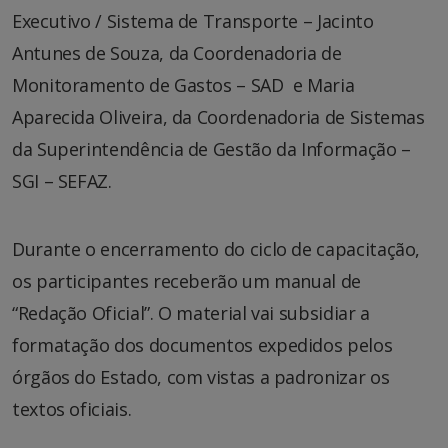
Executivo / Sistema de Transporte – Jacinto
Antunes de Souza, da Coordenadoria de
Monitoramento de Gastos – SAD e Maria
Aparecida Oliveira, da Coordenadoria de Sistemas
da Superintendência de Gestão da Informação –
SGI – SEFAZ.
Durante o encerramento do ciclo de capacitação,
os participantes receberão um manual de
“Redação Oficial”. O material vai subsidiar a
formatação dos documentos expedidos pelos
órgãos do Estado, com vistas a padronizar os
textos oficiais.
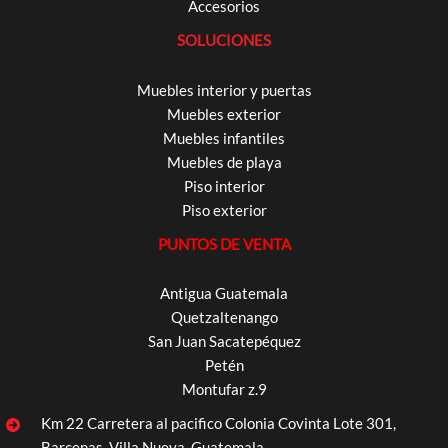
Accesorios
SOLUCIONES
Muebles interior y puertas
Muebles exterior
Muebles infantiles
Muebles de playa
Piso interior
Piso exterior
PUNTOS DE VENTA
Antigua Guatemala
Quetzaltenango
San Juan Sacatepéquez
Petén
Montufar z.9
Km 22 Carretera al pacifico Colonia Covinta Lote 301,
Barcenas, Villa Nueva, Guatemala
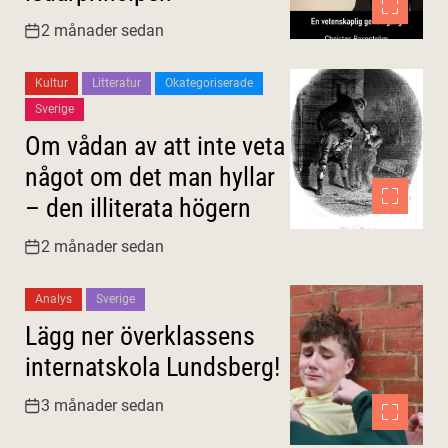
2 månader sedan
Kultur
Litteratur
Okategoriserade
Sverige
Om vådan av att inte veta
något om det man hyllar
– den illiterata högern
2 månader sedan
Analys
Sverige
Lägg ner överklassens
internatskola Lundsberg!
3 månader sedan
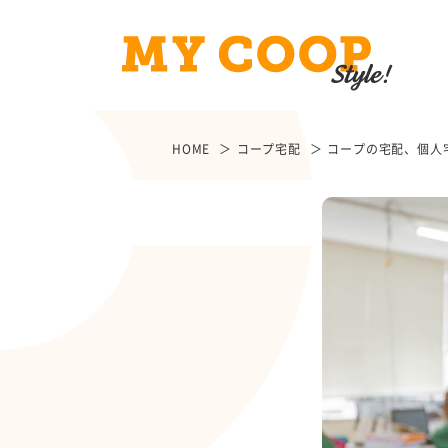
HOME
コープ宅配
コープの宅配、個人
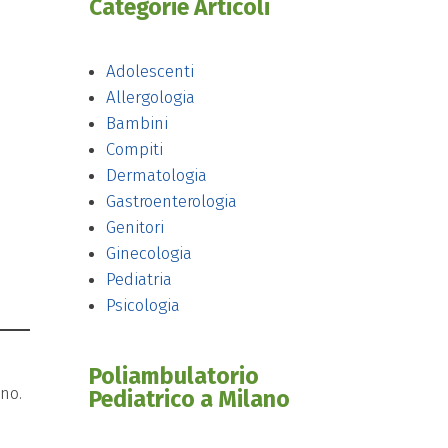
Categorie Articoli
Adolescenti
Allergologia
Bambini
Compiti
Dermatologia
Gastroenterologia
Genitori
Ginecologia
Pediatria
Psicologia
Poliambulatorio
ano.
Pediatrico a Milano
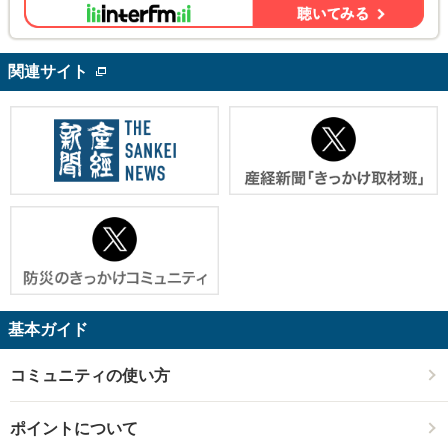
関連サイト
基本ガイド
コミュニティの使い方
ポイントについて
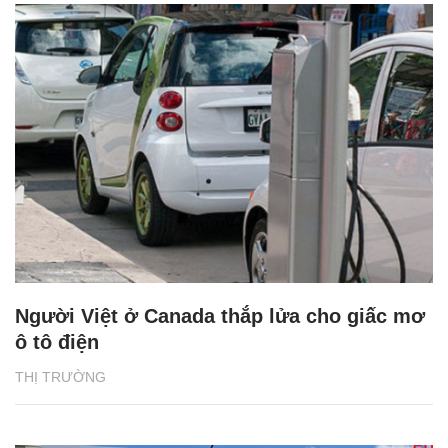
Người Việt ở Canada thắp lửa cho giấc mơ
ô tô điện
THỊ TRƯỜNG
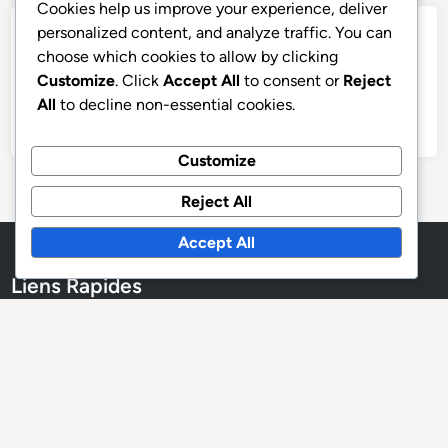
Cookies help us improve your experience, deliver
personalized content, and analyze traffic. You can
Archives
choose which cookies to allow by clicking
Customize
. Click
Accept All
to consent or
Reject
November 2025
All
to decline non-essential cookies.
October 2025
Customize
Reject All
Accept All
Liens Rapides
Politique de confidentialité
Conditions d’utilisation
Cookies et Suivi
Contactez-nous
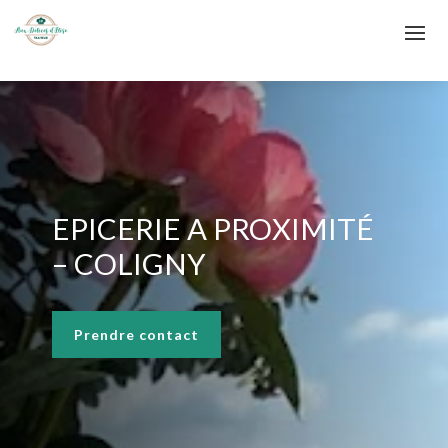
EPICERIE A PROXIMITÉ
– COLIGNY
Prendre contact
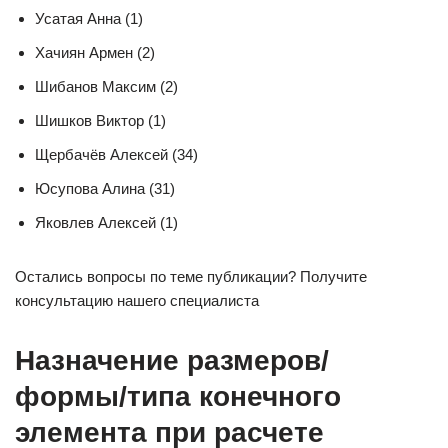
Усатая Анна (1)
Хачиян Армен (2)
Шибанов Максим (2)
Шишков Виктор (1)
Щербачёв Алексей (34)
Юсупова Алина (31)
Яковлев Алексей (1)
Остались вопросы по теме публикации? Получите
консультацию нашего специалиста
Назначение размеров/
формы/типа конечного
элемента при расчете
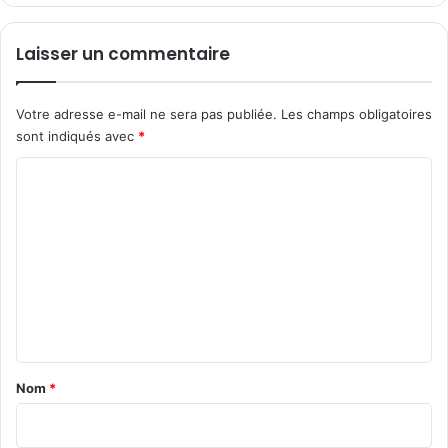
Laisser un commentaire
Votre adresse e-mail ne sera pas publiée.
Les champs obligatoires
sont indiqués avec
*
C
o
m
m
e
n
t
a
Nom
*
i
r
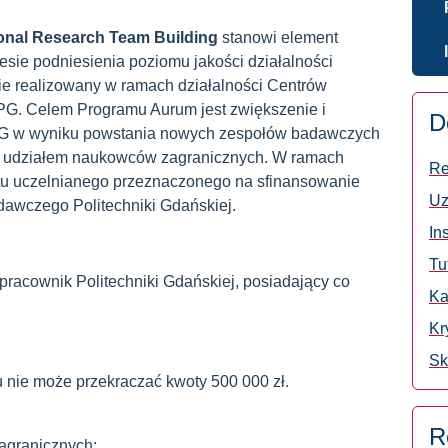
ional Research Team Building
stanowi element
esie podniesienia poziomu jakości działalności
dzie realizowany w ramach działalności Centrów
 PG. Celem Programu Aurum
jest zwiększenie i
D
G w wyniku powstania nowych zespołów badawczych
z udziałem naukowców zagranicznych. W ramach
Re
tu uczelnianego przeznaczonego na sfinansowanie
Uz
awczego Politechniki Gdańskiej.
In
Tu
acownik Politechniki Gdańskiej, posiadający co
Ka
Kr
Sk
 nie może przekraczać kwoty 500 000 zł.
R
agranicznych;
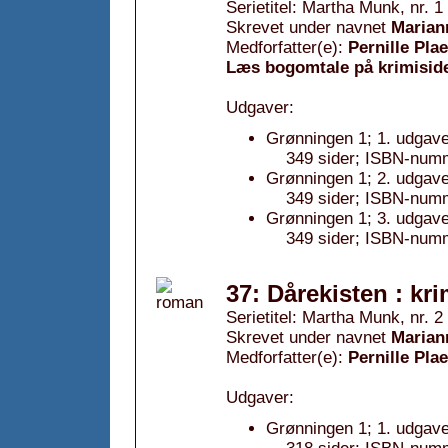
Serietitel: Martha Munk, nr. 1
Skrevet under navnet
Marian
Medforfatter(e):
Pernille Pla
Læs bogomtale på krimisid
Udgaver:
Grønningen 1; 1. udgave
349 sider; ISBN-num
Grønningen 1; 2. udgave
349 sider; ISBN-num
Grønningen 1; 3. udgave
349 sider; ISBN-num
37: Dårekisten : kri
Serietitel: Martha Munk, nr. 2
Skrevet under navnet
Marian
Medforfatter(e):
Pernille Pla
Udgaver:
Grønningen 1; 1. udgave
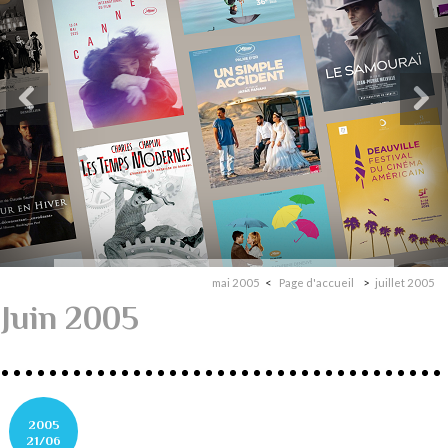
mai 2005
Page d'accueil
juillet 2005
Juin 2005
2005
21/06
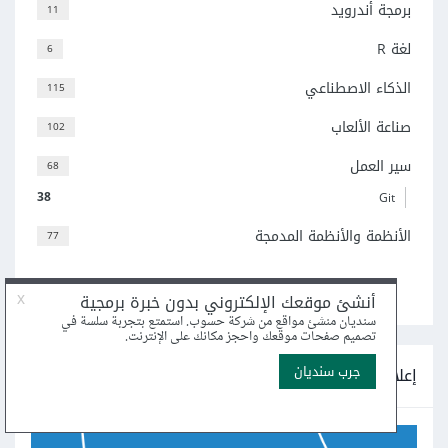
برمجة أندرويد
11
لغة R
6
الذكاء الاصطناعي
115
صناعة الألعاب
102
سير العمل
68
38
Git
الأنظمة والأنظمة المدمجة
77
اعرض جميع التصنيفات
إعلانات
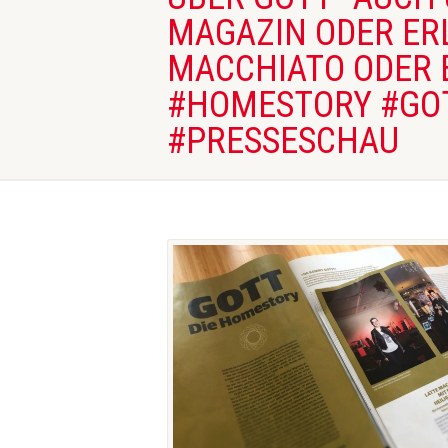
MAGAZIN ODER ER
MACCHIATO ODER E
#HOMESTORY #GOT
#PRESSESCHAU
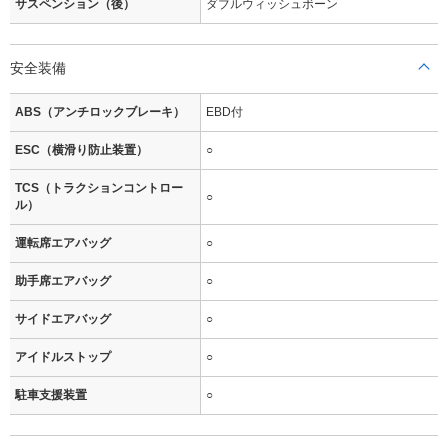
サスペンション（後）
ダブルウィッシュボーン
安全装備
ABS（アンチロックブレーキ）
EBD付
ESC（横滑り防止装置）
○
TCS（トラクションコントロー
○
ル）
運転席エアバッグ
○
助手席エアバッグ
○
サイドエアバッグ
○
アイドルストップ
○
駐車支援装置
○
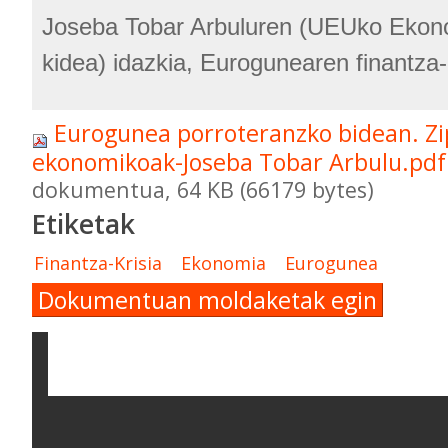
Joseba Tobar Arbuluren (UEUko Ekon
kidea) idazkia, Eurogunearen finantza-k
Eurogunea porroteranzko bidean. Zip
ekonomikoak-Joseba Tobar Arbulu.pd
dokumentua, 64 KB (66179 bytes)
Etiketak
Finantza-Krisia
Ekonomia
Eurogunea
Dokumentuan moldaketak egin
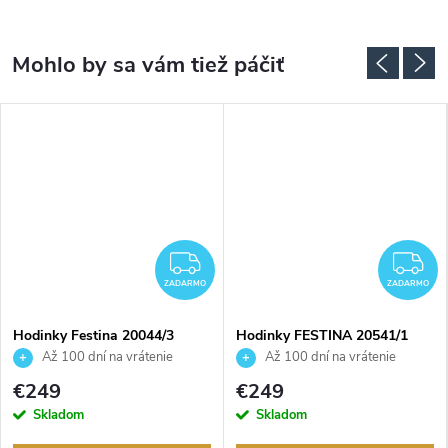
ADARMO
ZADARMO
Z
ZADARMO
ZADARMO
Hodinky Festina 20044/3
Hodinky FESTINA 20541/1
Až 100 dní na vrátenie
Až 100 dní na vrátenie
tovaru. Autorizovaný predajca.
tovaru. Autorizovaný predajca.
€249
€249
Skladom
Skladom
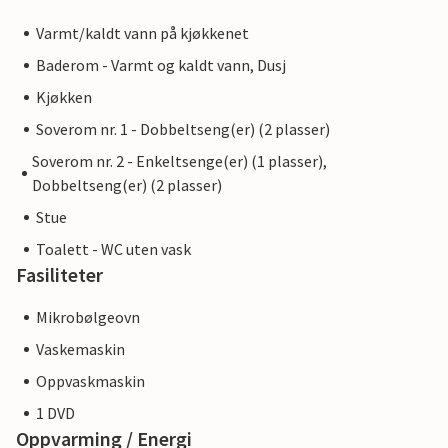
Varmt/kaldt vann på kjøkkenet
Baderom - Varmt og kaldt vann, Dusj
Kjøkken
Soverom nr. 1 - Dobbeltseng(er) (2 plasser)
Soverom nr. 2 - Enkeltsenge(er) (1 plasser),
Dobbeltseng(er) (2 plasser)
Stue
Toalett - WC uten vask
Fasiliteter
Mikrobølgeovn
Vaskemaskin
Oppvaskmaskin
1 DVD
Oppvarming / Energi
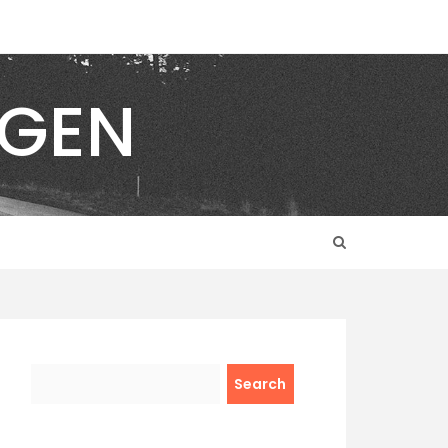
NGEN
Search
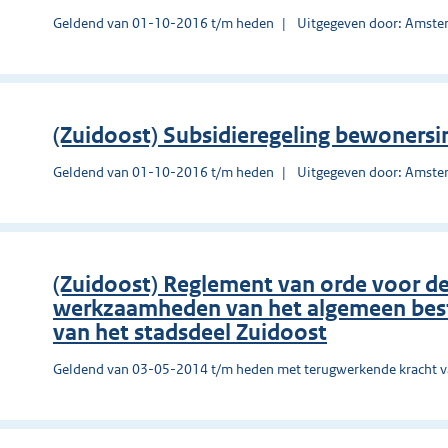
Geldend van 01-10-2016 t/m heden
Uitgegeven door: Amst
(Zuidoost) Subsidieregeling bewonersin
Geldend van 01-10-2016 t/m heden
Uitgegeven door: Amst
(Zuidoost) Reglement van orde voor d
werkzaamheden van het algemeen best
van het stadsdeel Zuidoost
Geldend van 03-05-2014 t/m heden met terugwerkende kracht 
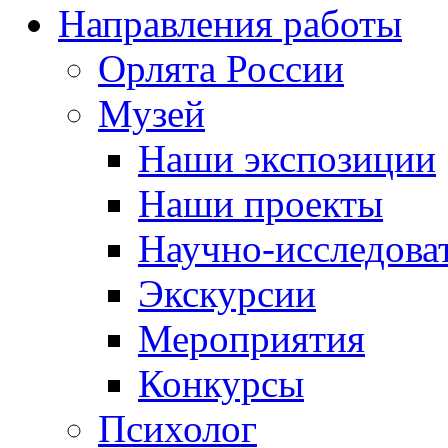
Направления работы
Орлята России
Музей
Наши экспозиции
Наши проекты
Научно-исследоват
Экскурсии
Мероприятия
Конкурсы
Психолог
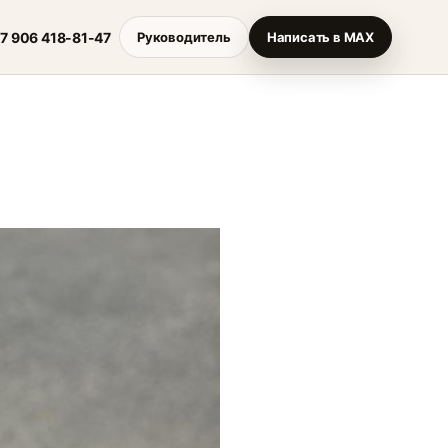
7 906 418-81-47
Руководитель
Написать в MAX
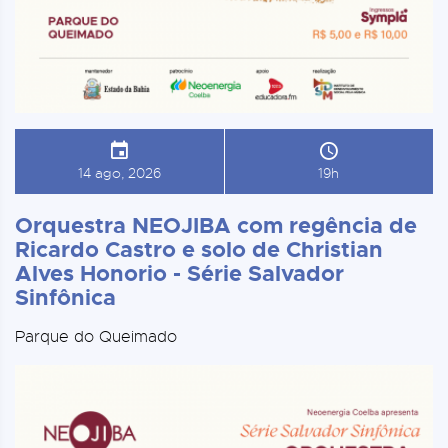
14 ago, 2026
19h
Orquestra NEOJIBA com regência de
Ricardo Castro e solo de Christian
Alves Honorio - Série Salvador
Sinfônica
Parque do Queimado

★ ★ ★

The task
Write every line of text from these rows as a JSON list of strings, with one string per line and blank lines dropped. Cover all the rows, and leave the pictures out of your answer.

Final answer
[
  "Executivo / Sistema de Transporte – Jacinto",
  "Antunes de Souza, da Coordenadoria de",
  "Monitoramento de Gastos – SAD e Maria",
  "Aparecida Oliveira, da Coordenadoria de Sistemas",
  "da Superintendência de Gestão da Informação –",
  "SGI – SEFAZ.",
  "Durante o encerramento do ciclo de capacitação,",
  "os participantes receberão um manual de",
  "“Redação Oficial”. O material vai subsidiar a",
  "formatação dos documentos expedidos pelos",
  "órgãos do Estado, com vistas a padronizar os",
  "textos oficiais.",
  "Accesorios",
  "SOLUCIONES",
  "Muebles interior y puertas",
  "Muebles exterior",
  "Muebles infantiles",
  "Muebles de playa",
  "Piso interior",
  "Piso exterior",
  "PUNTOS DE VENTA",
  "Antigua Guatemala",
  "Quetzaltenango",
  "San Juan Sacatepéquez",
  "Petén",
  "Montufar z.9",
  "Km 22 Carretera al pacifico Colonia Covinta Lote 301,",
  "Barcenas, Villa Nueva, Guatemala",
  "2 månader sedan",
  "Kultur",
  "Litteratur",
  "Okategoriserade",
  "Sverige",
  "Om vådan av att inte veta",
  "något om det man hyllar",
  "– den illiterata högern",
  "2 månader sedan",
  "Analys",
  "Sverige",
  "Lägg ner överklassens",
  "internatskola Lundsberg!",
  "3 månader sedan",
  "HOME",
  "コープ宅配",
  "コープの宅配、個人",
  "Categorie Articoli",
  "Adolescenti",
  "Allergologia",
  "Bambini",
  "Compiti",
  "Dermatologia",
  "Gastroenterologia",
  "Genitori",
  "Ginecologia",
  "Pediatria",
  "Psicologia",
  "Poliambulatorio",
  "ano.",
  "Pediatrico a Milano",
  "関連サイト",
  "基本ガイド",
  "コミュニティの使い方",
  "ポイントについて",
  "Người Việt ở Canada thắp lửa cho giấc mơ",
  "ô tô điện",
  "THỊ TRƯỜNG",
  "Cookies help us improve your experience, deliver",
  "personalized content, and analyze traffic. You can",
  "Archives",
  "choose which cookies to allow by clicking",
  "Customize",
  ". Click",
  "Accept All",
  "to consent or",
  "Reject",
  "November 2025",
  "All",
  "to decline non-essential cookies.",
  "October 2025",
  "Customize",
  "Reject All",
  "Accept All",
  "Liens Rapides",
  "Politique de confidentialité",
  "Conditions d’utilisation",
  "Cookies et Suivi",
  "Contactez-nous",
  "EPICERIE A PROXIMITÉ",
  "– COLIGNY",
  "Prendre contact",
  "Усатая Анна (1)",
  "Хачиян Армен (2)",
  "Шибанов Максим (2)",
  "Шишков Виктор (1)",
  "Щербачёв Алексей (34)",
  "Юсупова Алина (31)",
  "Яковлев Алексей (1)",
  "Остались вопросы по теме публикации? Получите",
  "консультацию нашего специалиста",
  "Назначение размеров/",
  "формы/типа конечного",
  "элемента при расчете",
  "Laisser un commentaire",
  "Votre adresse e-mail ne sera pas publiée.",
  "Les champs obligatoires",
  "sont indiqués avec",
  "*",
  "C",
  "o",
  "m",
  "m",
  "e",
  "n",
  "t",
  "a",
  "Nom",
  "*",
  "i",
  "r",
  "ional Research Team Building",
  "stanowi element",
  "esie podniesienia poziomu jakości działalności",
  "dzie realizowany w ramach działalności Centrów",
  " PG. Celem Programu Aurum",
  "jest zwiększenie i",
  "D",
  "G w wyniku powstania nowych zespołów badawczych",
  "z udziałem naukowców zagranicznych. W ramach",
  "Re",
  "tu uczelnianego przeznaczonego na sfinansowanie",
  "Uz",
  "awczego Politechniki Gdańskiej.",
  "In",
  "Tu",
  "acownik Politechniki Gdańskiej, posiadający co",
  "Ka",
  "Kr",
  "Sk",
  " nie może przekraczać kwoty 500 000 zł.",
  "R",
  "agranicznych;",
  "Serietitel: Martha Munk, nr. 1",
  "Skrevet under navnet",
  "Marian",
  "Medforfatter(e):",
  "Pernille Pla",
  "Læs bogomtale på krimisid",
  "Udgaver:",
  "Grønningen 1; 1. udgave",
  "349 sider; ISBN-num",
  "Grønningen 1; 2. udgave",
  "349 sider; ISBN-num",
  "Grønningen 1; 3. udgave",
  "349 sider; ISBN-num",
  "37: Dårekisten : kri",
  "Serietitel: Martha Munk, nr. 2",
  "Skrevet under navnet",
  "Marian",
  "Medforfatter(e):",
  "Pernille Pla",
  "Udgaver:",
  "Grønningen 1; 1. udgave",
  "mai 2005",
  "Page d'accueil",
  "juillet 2005",
  "Juin 2005",
  "2005",
  "21/06",
  "برمجة أندرويد",
  "11",
  "لغة R",
  "6",
  "الذكاء الاصطناعي",
  "115",
  "صناعة الألعاب",
  "102",
  "سير العمل",
  "68",
  "38",
  "Git",
  "الأنظمة والأنظمة المدمجة",
  "77",
  "اعرض جميع التصنيفات",
  "إعلانات",
  "MAGAZIN ODER ER",
  "MACCHIATO ODER E",
  "#HOMESTORY #GOT",
  "#PRESSESCHAU",
  "サスペンション（後）",
  "ダブルウィッシュボーン",
  "安全装備",
  "ABS（アンチロックブレーキ）",
  "EBD付",
  "ESC（横滑り防止装置）",
  "○",
  "TCS（トラクションコントロー",
  "○",
  "ル）",
  "運転席エアバッグ",
  "○",
  "助手席エアバッグ",
  "○",
  "サイドエアバッグ",
  "○",
  "アイドルストップ",
  "○",
  "駐車支援装置",
  "○",
  "Joseba Tobar Arbuluren (UEUko Ekon",
  "kidea) idazkia, Eurogunearen finantza-k",
  "Eurogunea porroteranzko bidean. Zip",
  "ekonomikoak-Joseba Tobar Arbulu.pd",
  "dokumentua, 64 KB (66179 bytes)",
  "Etiketak",
  "Finantza-Krisia",
  "Ekonomia",
  "Eurogunea",
  "Dokumentuan moldaketak egin",
  "ADARMO",
  "ZADARMO",
  "Z",
  "ZADARMO",
  "ZADARMO",
  "Hodinky Festina 20044/3",
  "Hodinky FESTINA 20541/1",
  "Až 100 dní na vrátenie",
  "Až 100 dní na vrátenie",
  "tovaru. Autorizovaný predajca.",
  "tovaru. Autorizovaný predajca.",
  "€249",
  "€249",
  "Skladom",
  "Skladom",
  "Varmt/kaldt vann på kjøkkenet",
  "Baderom - Varmt og kaldt vann, Dusj",
  "Kjøkken",
  "Soverom nr. 1 - Dobbeltseng(er) (2 plasser)",
  "Soverom nr. 2 - Enkeltsenge(er) (1 plasser),",
  "Dobbeltseng(er) (2 plasser)",
  "Stue",
  "Toalett - WC uten vask",
  "Fasiliteter",
  "Mikrobølgeovn",
  "Vaskemaskin",
  "Oppvaskmaskin",
  "1 DVD",
  "Oppvarming / Energi",
  "NGEN",
  "Search",
  "Geldend van 01-10-2016 t/m heden",
  "Uitgegeven door: Amst",
  "(Zuidoost) Subsidieregeling bewonersin",
  "Geldend van 01-10-2016 t/m heden",
  "Uitgegeven door: Amst",
  "(Zuidoost) Reglement van orde voor d",
  "werkzaamheden van het algemeen best",
  "van het stadsdeel Zuidoost",
  "Geldend van 03-05-2014 t/m heden met terugwerkende kracht ",
  "Направления работы",
  "Орлята России",
  "Музей",
  "Наши экспозиции",
  "Наши проекты",
  "Научно-исследоват",
  "Экскурсии",
  "Мероприятия",
  "Конкурсы",
  "Психолог",
  "7 906 418-81-47",
  "Руководитель",
  "Написать в MAX",
  "14 ago, 2026",
  "19h",
  "Orquestra NEOJIBA com regência de",
  "Ricardo Castro e solo de Christian",
  "Alves Honorio - Série Salvador",
  "Sinfônica",
  "Parque do Queimado"
]